Required work:
**A.** Reproduce everything in the passage on abortion laws and the Establishment Clause from "This critical premise" down to "416, 444, 1983).".
**B.** Using the passage on abortion laws and the Establishment Clause, answer these:
(i) Since what year has the Establishment Clause prohibition applied to the states?
(ii) Under Roe v. Wade, during which trimester may the state not interfere at all with the right to terminate a pregnancy?
(iii) Which case does the passage cite for the holding that a state may not adopt one theory of when life begins to justify its regulation of abortions?

Supplied text:

start

Abortion Laws and the Establishment Clause
A defining principle of the United States is the separation between church and state. This principle is embodied in the Establishment Clause of the First Amendment, which provides that Congress shall make no law respecting the establishment of religion. Since 1947, the prohibition has also applied to the states, and it has been interpreted to prevent the states from enacting laws that are motivated by religious purposes. When states enact laws, they must have secular purposes for doing so.
In Roe v. Wade, the Supreme Court ruled that the right of privacy enjoyed by all Americans protects a woman’s right to decide whether to terminate a pregnancy. During the first trimester, the state may not interfere with this right at all (though in subsequent trimesters the state may impose certain restrictions). A critical premise of the Court’s holding was that, at the early stages of pregnancy, the fetus is not a ‘‘person’’ for constitutional purposes.
This critical premise of Roe is obviously at odds with certain religious views, which consider a fetus a person from the moment of conception, or shortly thereafter. Indeed, in Roe, the Court recognized that the question of when life begins is fundamentally a religious question. In cases subsequent to Roe, the Court expressly held that a state is not permitted to adopt one theory of when life begins to justify its regulation of abortions (Akron v. Akron Center for Reproductive Health, Inc., 462 U.S. 416, 444, 1983).

end

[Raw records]

start

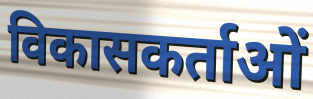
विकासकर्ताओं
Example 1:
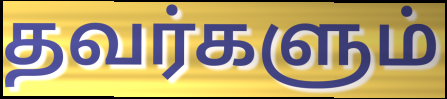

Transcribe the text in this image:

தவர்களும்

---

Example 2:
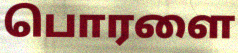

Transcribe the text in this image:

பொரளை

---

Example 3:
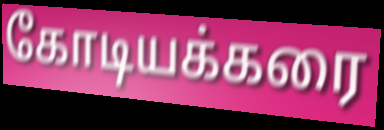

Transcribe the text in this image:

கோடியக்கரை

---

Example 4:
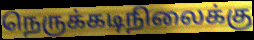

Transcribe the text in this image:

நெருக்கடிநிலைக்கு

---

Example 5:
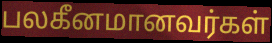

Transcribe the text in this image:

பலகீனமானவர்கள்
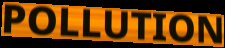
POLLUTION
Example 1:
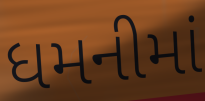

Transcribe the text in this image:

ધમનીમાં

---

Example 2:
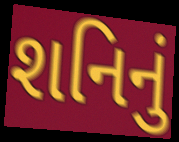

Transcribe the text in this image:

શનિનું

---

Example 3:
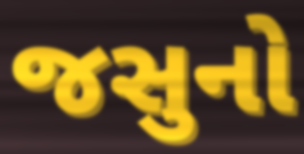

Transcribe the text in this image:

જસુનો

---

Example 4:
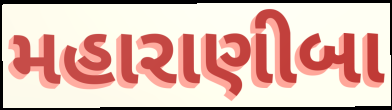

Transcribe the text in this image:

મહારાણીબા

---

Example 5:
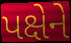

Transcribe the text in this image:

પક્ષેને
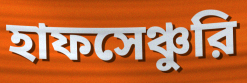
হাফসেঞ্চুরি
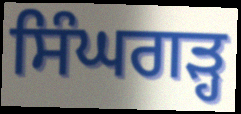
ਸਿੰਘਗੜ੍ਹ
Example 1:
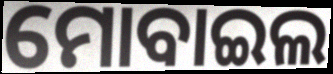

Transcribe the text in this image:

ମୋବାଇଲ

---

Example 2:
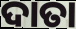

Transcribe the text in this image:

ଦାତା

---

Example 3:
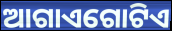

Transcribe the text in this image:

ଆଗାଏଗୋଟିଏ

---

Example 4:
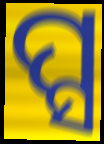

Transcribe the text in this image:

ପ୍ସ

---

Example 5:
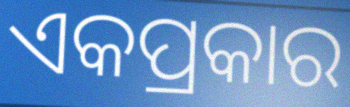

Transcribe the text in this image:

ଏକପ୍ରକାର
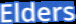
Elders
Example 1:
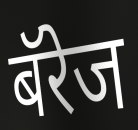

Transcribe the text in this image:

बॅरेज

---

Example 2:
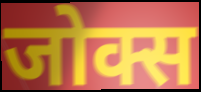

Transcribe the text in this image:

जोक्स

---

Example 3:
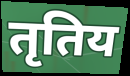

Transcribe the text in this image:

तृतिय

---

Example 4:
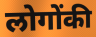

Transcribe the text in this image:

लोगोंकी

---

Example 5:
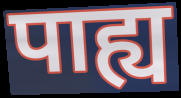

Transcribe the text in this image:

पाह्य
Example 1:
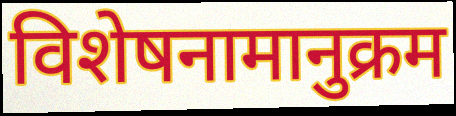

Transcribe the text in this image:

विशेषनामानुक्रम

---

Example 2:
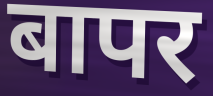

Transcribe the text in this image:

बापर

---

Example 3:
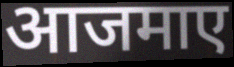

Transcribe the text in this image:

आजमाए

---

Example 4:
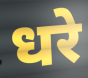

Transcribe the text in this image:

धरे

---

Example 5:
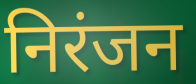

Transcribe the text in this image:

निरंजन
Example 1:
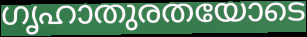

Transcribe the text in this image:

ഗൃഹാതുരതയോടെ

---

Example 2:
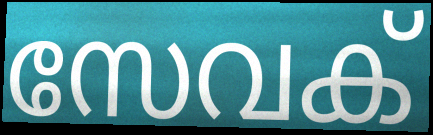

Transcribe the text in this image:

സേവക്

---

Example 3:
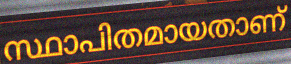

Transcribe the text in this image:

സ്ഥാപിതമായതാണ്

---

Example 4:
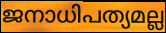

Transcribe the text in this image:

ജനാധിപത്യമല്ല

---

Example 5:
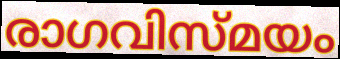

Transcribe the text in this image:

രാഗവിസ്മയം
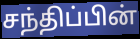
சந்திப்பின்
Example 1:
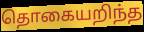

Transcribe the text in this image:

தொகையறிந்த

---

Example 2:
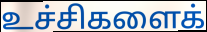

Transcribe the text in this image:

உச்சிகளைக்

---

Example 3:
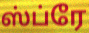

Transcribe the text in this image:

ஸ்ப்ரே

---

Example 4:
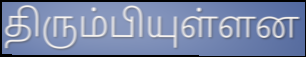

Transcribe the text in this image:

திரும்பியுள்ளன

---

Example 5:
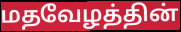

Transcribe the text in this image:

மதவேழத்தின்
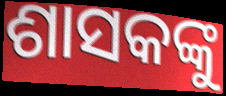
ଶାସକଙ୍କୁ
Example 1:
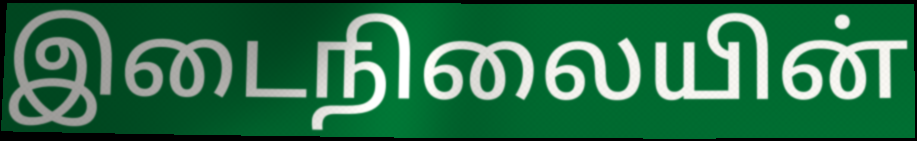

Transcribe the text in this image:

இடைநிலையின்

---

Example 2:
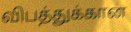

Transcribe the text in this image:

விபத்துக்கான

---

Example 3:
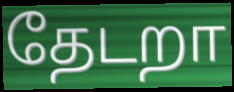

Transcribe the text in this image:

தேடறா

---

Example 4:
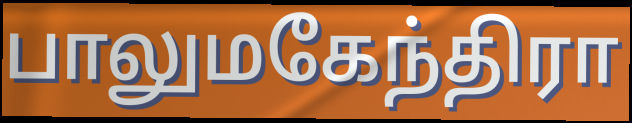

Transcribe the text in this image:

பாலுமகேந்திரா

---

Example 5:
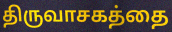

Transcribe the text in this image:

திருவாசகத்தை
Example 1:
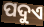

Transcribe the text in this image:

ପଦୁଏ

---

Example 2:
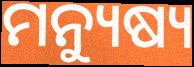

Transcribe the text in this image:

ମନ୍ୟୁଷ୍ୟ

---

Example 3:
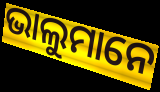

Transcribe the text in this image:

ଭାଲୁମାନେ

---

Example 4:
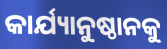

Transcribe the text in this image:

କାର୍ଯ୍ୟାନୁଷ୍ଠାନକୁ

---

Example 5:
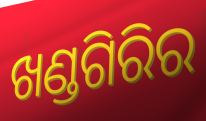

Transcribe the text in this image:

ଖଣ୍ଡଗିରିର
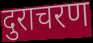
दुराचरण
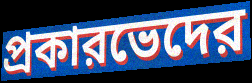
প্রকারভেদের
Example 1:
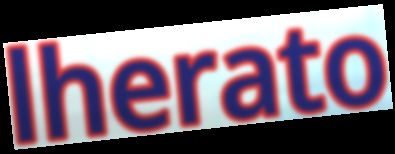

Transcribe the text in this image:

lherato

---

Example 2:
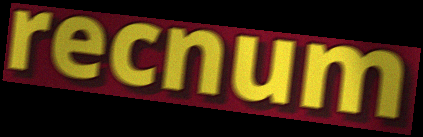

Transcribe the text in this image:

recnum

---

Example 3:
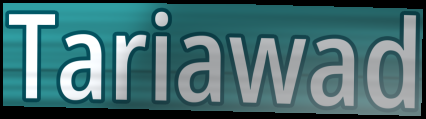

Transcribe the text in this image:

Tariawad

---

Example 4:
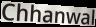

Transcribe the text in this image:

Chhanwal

end

Worked solutions:
**A.**
This critical premise of Roe is obviously at odds with certain religious views, which consider a fetus a person from the moment of conception, or shortly thereafter. Indeed, in Roe, the Court recognized that the question of when life begins is fundamentally a religious question. In cases subsequent to Roe, the Court expressly held that a state is not permitted to adopt one theory of when life begins to justify its regulation of abortions (Akron v. Akron Center for Reproductive Health, Inc., 462 U.S. 416, 444, 1983).

**B.**
(i) 1947.
(ii) The first trimester.
(iii) Akron v. Akron Center for Reproductive Health, Inc., 462 U.S. 416, 444, 1983.